Balık, sağlık konularında yanıltıcı, yanlış açıklamaların en çok sosyal medya mecralarında yapıldığına dikkati çekerek, bu mecralarla ilgili sınırlama ve yaptırımların daha somut bir çerçeveye oturtulması gerektiğini vurguladı.

"SOSYAL MEDYADA BİRÇOK BİLGİ SÜZÜLMEDEN İNSANLARA ULAŞIYOR"
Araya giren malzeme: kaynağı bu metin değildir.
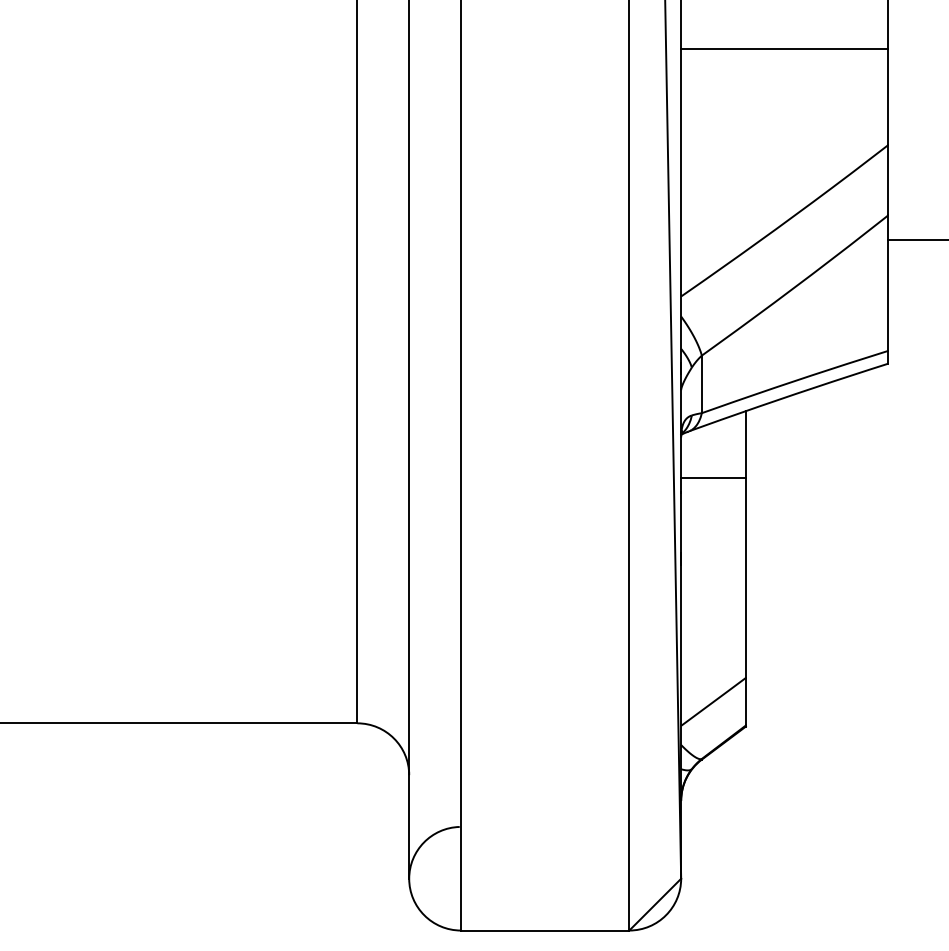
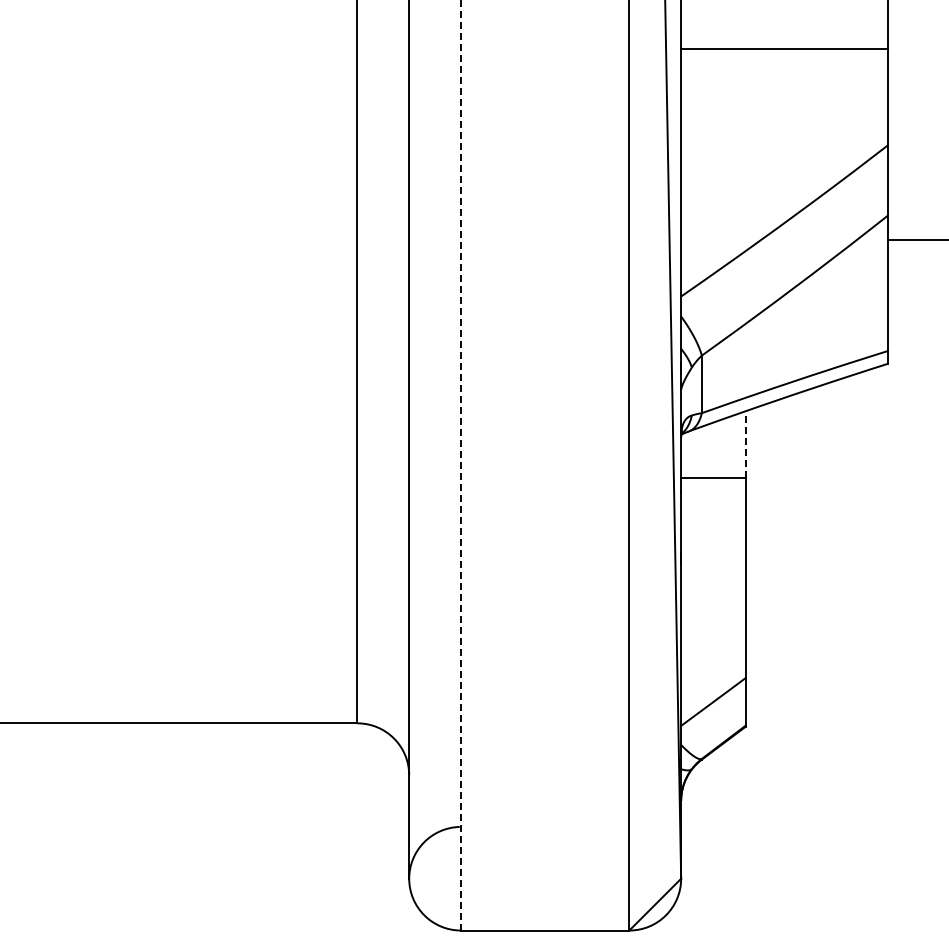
line at (745, 444): solid -> dashed
line at (461, 465): solid -> dashed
Sağlık Bilimleri Üniversitesi Gülhane Tıp Fakültesi Nöroloji Ana Bilim Dalı Öğretim Üyesi Prof. Dr. Şeref Demirkaya ise şunları kaydetti:
"Bakanlığın yayımladığı yönetmelik, genel hatlarıyla oldukça olumlu ve yerinde. Özellikle sosyal medyada, internetteki iletişim kanallarının güçlenmesiyle sağlıkla ilgili bilgiler süzülmeden hızla çok sayıda insana ulaşabiliyor. Toplum sağlığını ilgilendiren konularda, yanlış, yanıltıcı, tıbbi gerçekliği olmayan bu tip bilgilerin yayılımının önüne geçilmesi çok önemli. Elbette mevzuat düzenlemeleri uygulanabilir, takip edilebilir olduğu müddetçe anlam kazanır. Bu çerçevede uygulanabilir, denetlenebilir ve takip edilebilir kılınması da gerekiyor."